A Federação Internacional da Cruz Vermelha prevê uma dura temporada de tormentas nos Estados Unidos e na América Latina, que pode causar devastação e grandes perdas em uma região já castigada pela pandemia da covid-19.

"Estamos nos preparando para uma nova temporada de recordes", disse à AFP Roger Alonso, chefe da Unidade de Desastres, Crise e Clima da Federação Internacional de Sociedades da Cruz Vermelha e do Crescente Vermelho (IFRC, na sigla em inglês), baseada no Panamá.

"Apenas no Oceano Atlântico pode-se registrar até 20 tormentas que cheguem a ter nome, das quais cinco podem se transformar em perigosos furacões maiores. Mas um único furacão, ou tormenta, é suficiente para causar um desastre que afete milhões de pessoas", completou Alonso.

Em um comunicado, a IFRC advertiu, nesta segunda, que as tormentas podem trazer "mais devastação" para uma região que "ainda está muito afetada" pelas tempestades e furacões do ano passado e pela pandemia da covid-19.

Em 2020, mais de 200 pessoas morreram na América Central pelos furacões Eta e Iota, que deixaram, ainda, bilionárias perdas econômicas em infraestrutura e em produção alimentar, resultante de inundações e deslizamentos.

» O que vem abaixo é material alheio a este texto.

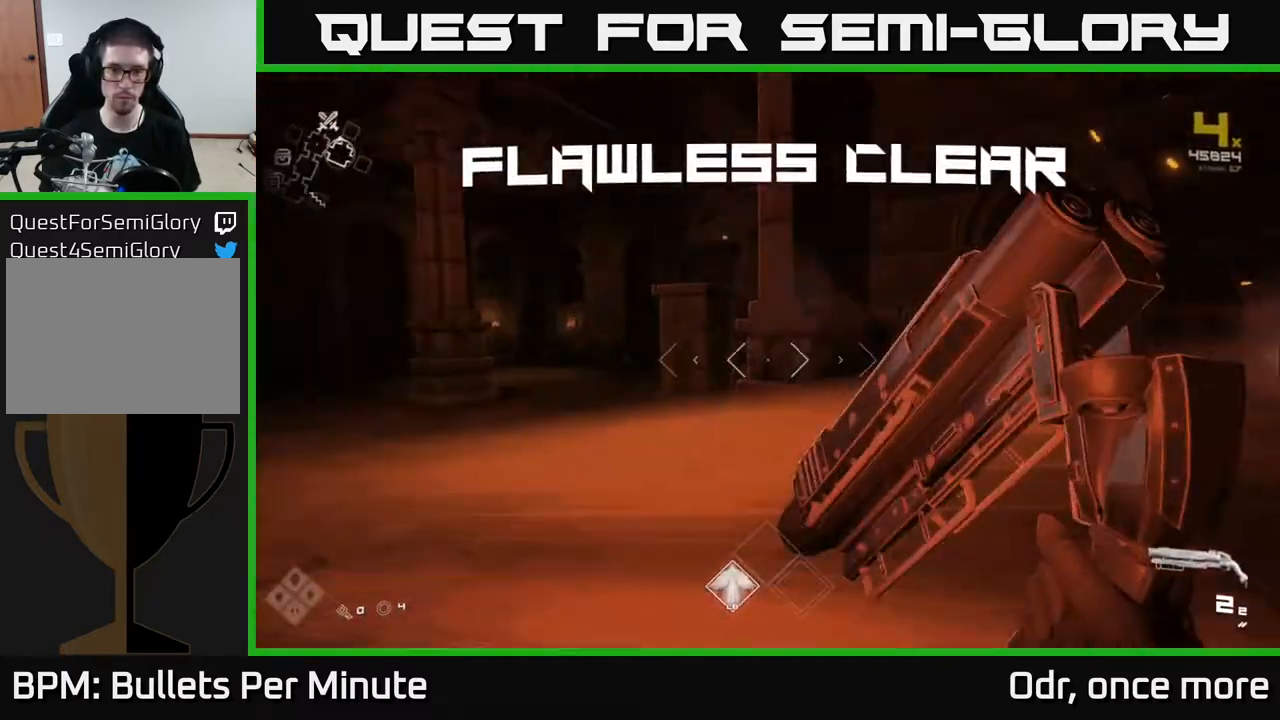
{"buttons": [], "left_stick": "up", "right_stick": "center", "events": [[217, "left_stick", "up"], [317, "right_stick", "center"]]}
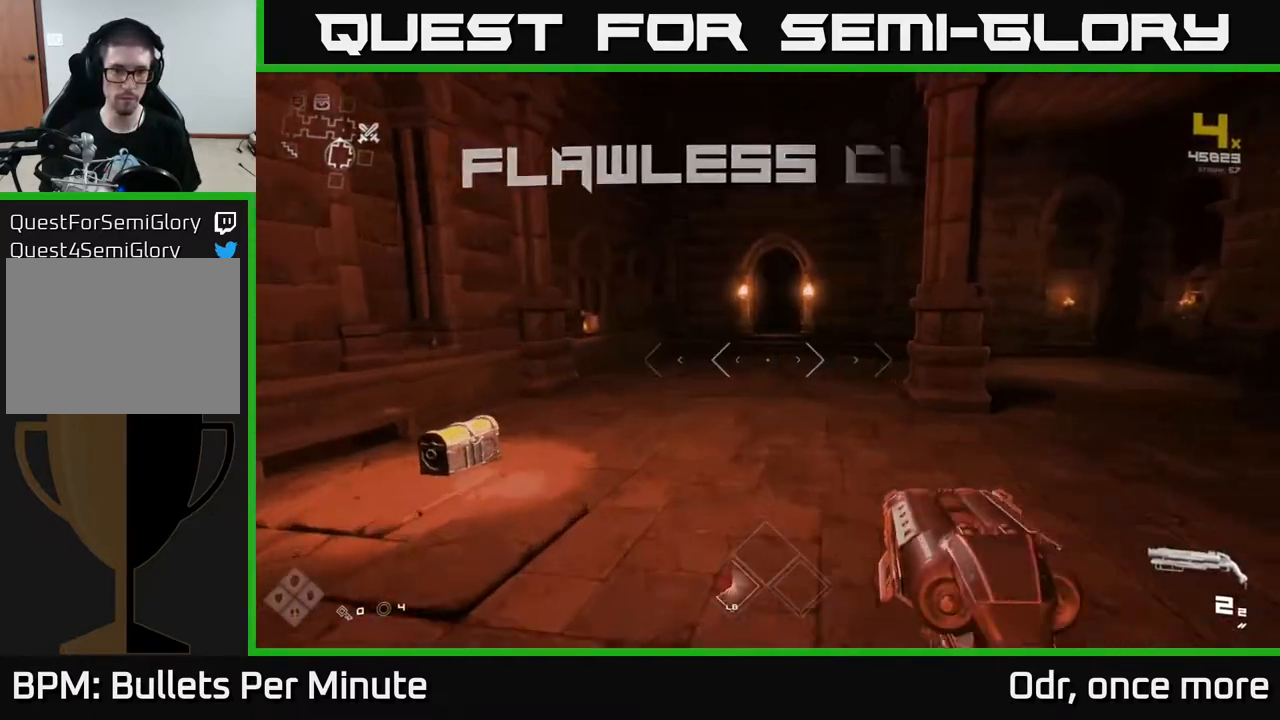
{"buttons": [], "left_stick": "up", "right_stick": "center", "events": [[17, "left_stick", "up-left"], [117, "right_stick", "down-left"], [300, "left_stick", "up"], [350, "right_stick", "center"]]}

Segundo dados oficiais, apenas em Honduras as perdas econômicas por estes dois devastadores fenômenos somaram US$ 10 bilhões, enquanto na Guatemala e na Nicarágua passaram de US$ 750 milhões em cada país.

A nova temporada de tormentas, que começa nesta terça (1º/6), chega no momento em que pandemia continua a fazer estragos na região, uma das mais afetadas por desastres naturais produto da mudança climática, segundo organismos internacionais.

"A pandemia acrescenta outra camada de complexidade. Agora, mais uma vez, enfrentamos um cenário extremamente desafiador, com crises sobrepostas que aumentam as vulnerabilidades das mulheres, das crianças, das pessoas migrantes e outros grupos", afirmou o secretário-geral da IFRC, Jagan Chapagain, citado no comunicado.

"Na América Central e na Colômbia, milhares de famílias ainda estão se recuperando dos danos causados pelos furacões Eta e Iota, que afetaram mais de 7,5 milhões de pessoas há apenas seis meses", acrescentou Chapagain.

A IFRC teme que, nos próximos seis meses, fortes chuvas, deslizamentos de terra, tempestades e inundações terminem por estrangular comunidades vulneráveis, onde as vacinas contra a covid-19 ainda não estão disponíveis em grandes quantidades.

"O impacto que a pandemia já teve na América Central, no México e no Caribe, especialmente, somado a outros desastres que afetam a região, e o aumento das disparidades elevam a vulnerabilidade das comunidades diante da temporada de furacões", advertiu Alonso.